Steve had previously submitted a bug report for Firefox for this issue (his bug report related to the use of different glyphs for Cyrillic text with Serbian/Macedonian instead of the usual Russian ones; however, the issue was the same as the Hebrew/Yiddish issue). So, he added my comments to his bug report (see the comments at the end of the Firefox bug report here) and I'm please to be able to report that this issue is now fixed in Firefox 10.0! However, in order to use Steve's latest font mods in my Yiddish Bible app, I needed the fix to be done in Mobile Safari as well since I was using a UIWebView control in my app to display the Yiddish text. Since Safari is Webkit-based, Steve suggested that I submit a bug report to Webkit and he would back up my bug report. Therefore, I submitted the bug report and Steve submitted his related Cyrillic example and we are hoping that the Webkit fix will be forthcoming soon (the Webkit bug report is here).
So, although I now had a fix for the font and a fix for Firefox, I still didn't have a fix for Webkit (which I would need if I wanted to use Steve's latest font in my app). So, in the end, I decided to use my original hack of his font in my app as it would allow me to display Yiddish character combinations correctly and I wasn't going to use the font for Hebrew. I've made the necessary changes and Version 2.0 of the app (which contains a number of other enhancements that I'm quite excited about) has been submitted to Apple for approval. When it gets into the App Store, I'll post about the new features.

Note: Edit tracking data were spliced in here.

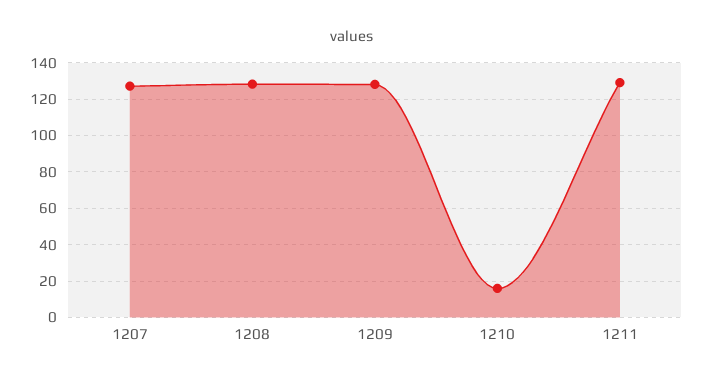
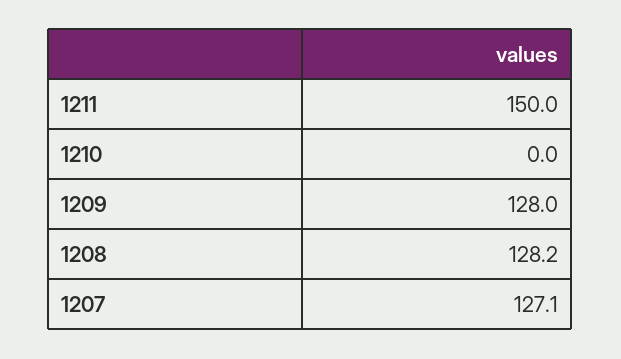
  {
    "1207": 127.1,
    "1208": 128.2,
    "1209": 128,
-   "1210": 15,
+   "1210": 0,
-   "1211": 130
+   "1211": 150
  }

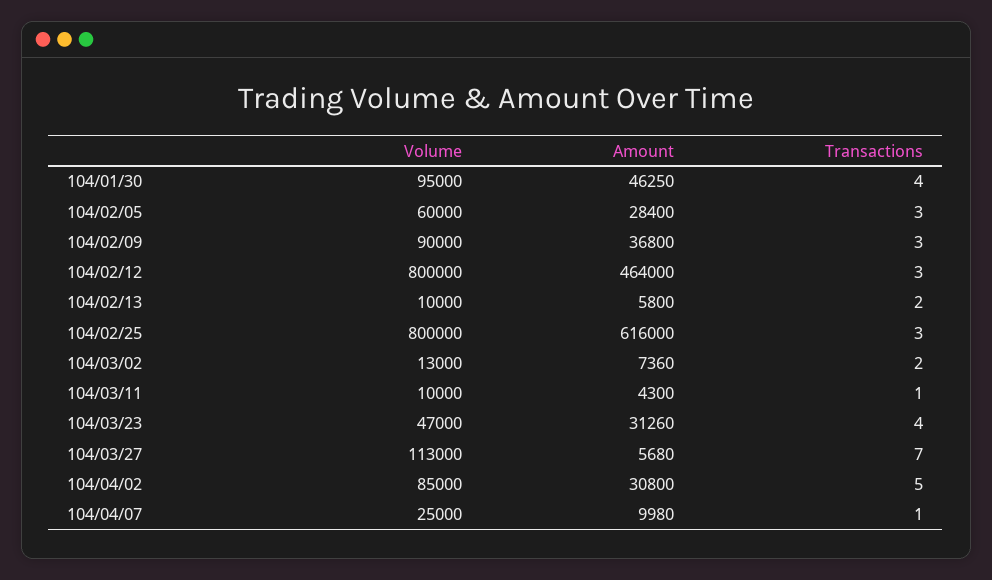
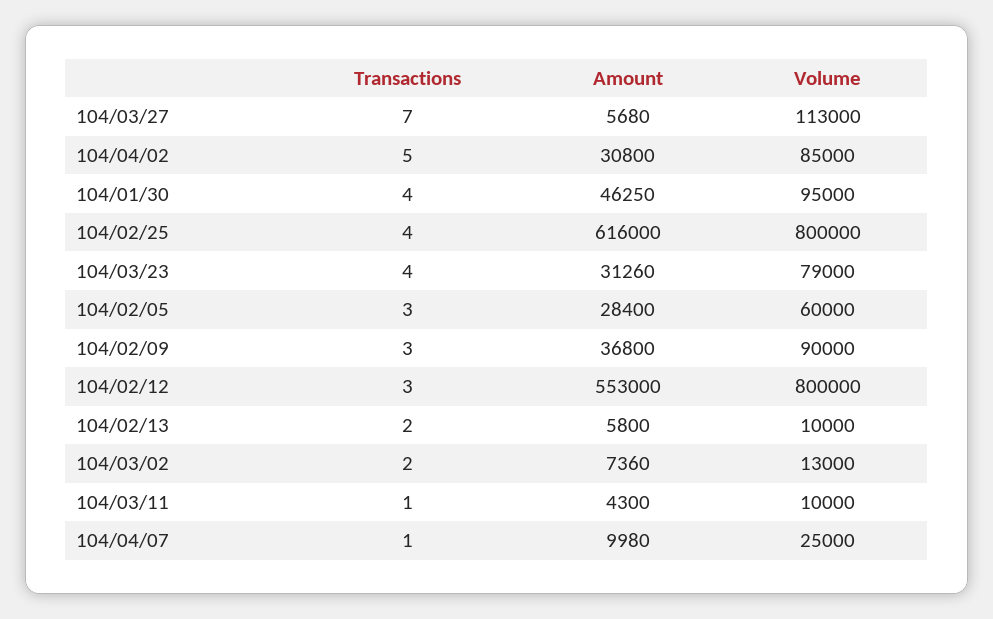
  {
    "Volume": {
      "104/01/30": 95000,
      "104/02/05": 60000,
      "104/02/09": 90000,
      "104/02/12": 800000,
      "104/02/13": 10000,
      "104/02/25": 800000,
      "104/03/02": 13000,
      "104/03/11": 10000,
-     "104/03/23": 47000,
+     "104/03/23": 79000,
      "104/03/27": 113000,
      "104/04/02": 85000,
      "104/04/07": 25000
    },
    "Amount": {
      "104/01/30": 46250,
      "104/02/05": 28400,
      "104/02/09": 36800,
-     "104/02/12": 464000,
+     "104/02/12": 553000,
      "104/02/13": 5800,
      "104/02/25": 616000,
      "104/03/02": 7360,
      "104/03/11": 4300,
      "104/03/23": 31260,
      "104/03/27": 5680,
      "104/04/02": 30800,
      "104/04/07": 9980
    },
    "Transactions": {
      "104/01/30": 4,
      "104/02/05": 3,
      "104/02/09": 3,
      "104/02/12": 3,
      "104/02/13": 2,
-     "104/02/25": 3,
+     "104/02/25": 4,
      "104/03/02": 2,
      "104/03/11": 1,
      "104/03/23": 4,
      "104/03/27": 7,
      "104/04/02": 5,
      "104/04/07": 1
    }
  }

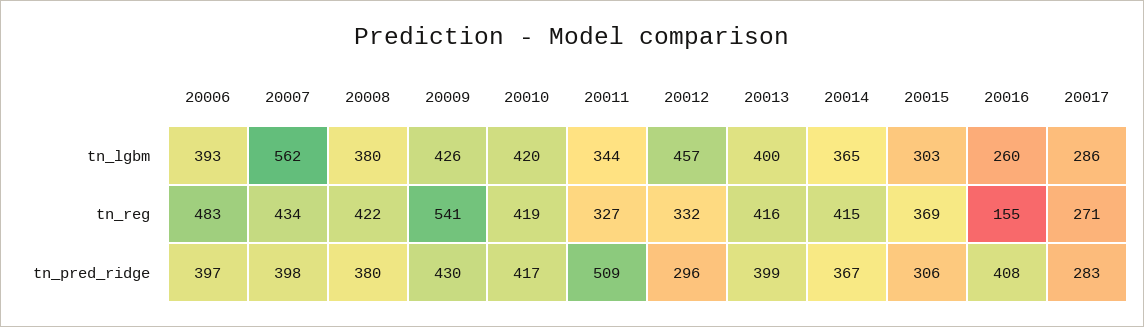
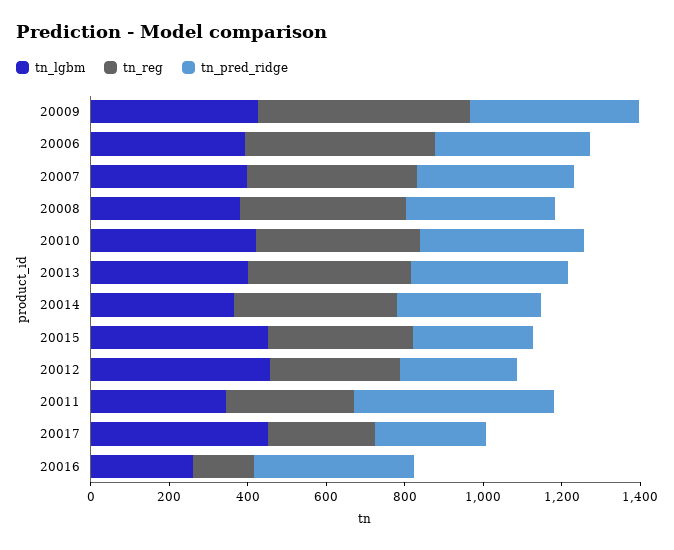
  {
    "tn_lgbm": {
      "20006": 393,
-     "20007": 562,
+     "20007": 400,
      "20008": 380,
      "20009": 426,
      "20010": 420,
      "20011": 344,
      "20012": 457,
      "20013": 400,
      "20014": 365,
-     "20015": 303,
+     "20015": 450,
      "20016": 260,
-     "20017": 286
+     "20017": 450
    },
    "tn_reg": {
      "20006": 483,
      "20007": 434,
      "20008": 422,
      "20009": 541,
      "20010": 419,
      "20011": 327,
      "20012": 332,
      "20013": 416,
      "20014": 415,
      "20015": 369,
      "20016": 155,
      "20017": 271
    },
    "tn_pred_ridge": {
      "20006": 397,
      "20007": 398,
      "20008": 380,
      "20009": 430,
      "20010": 417,
      "20011": 509,
      "20012": 296,
      "20013": 399,
      "20014": 367,
      "20015": 306,
      "20016": 408,
      "20017": 283
    }
  }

Since I've modified the font, I've posted my mods along with the original source code here: GNU FreeFont mods. You can see my mods by diff'ing the "FreeSans.sfd" file with the original "FreeSans.sfd~" file. The mods are also documented in my FreeFont bug report. So, if you're looking for a nice font for Yiddish and you need it now, feel free to grab my modified FreeSans font. If you can wait until Steve's next release of the FreeFont fonts comes out and browser support catches up as well, then that's going to be better long-term as I eventually hope to switch over to the standard font once Webkit is patched.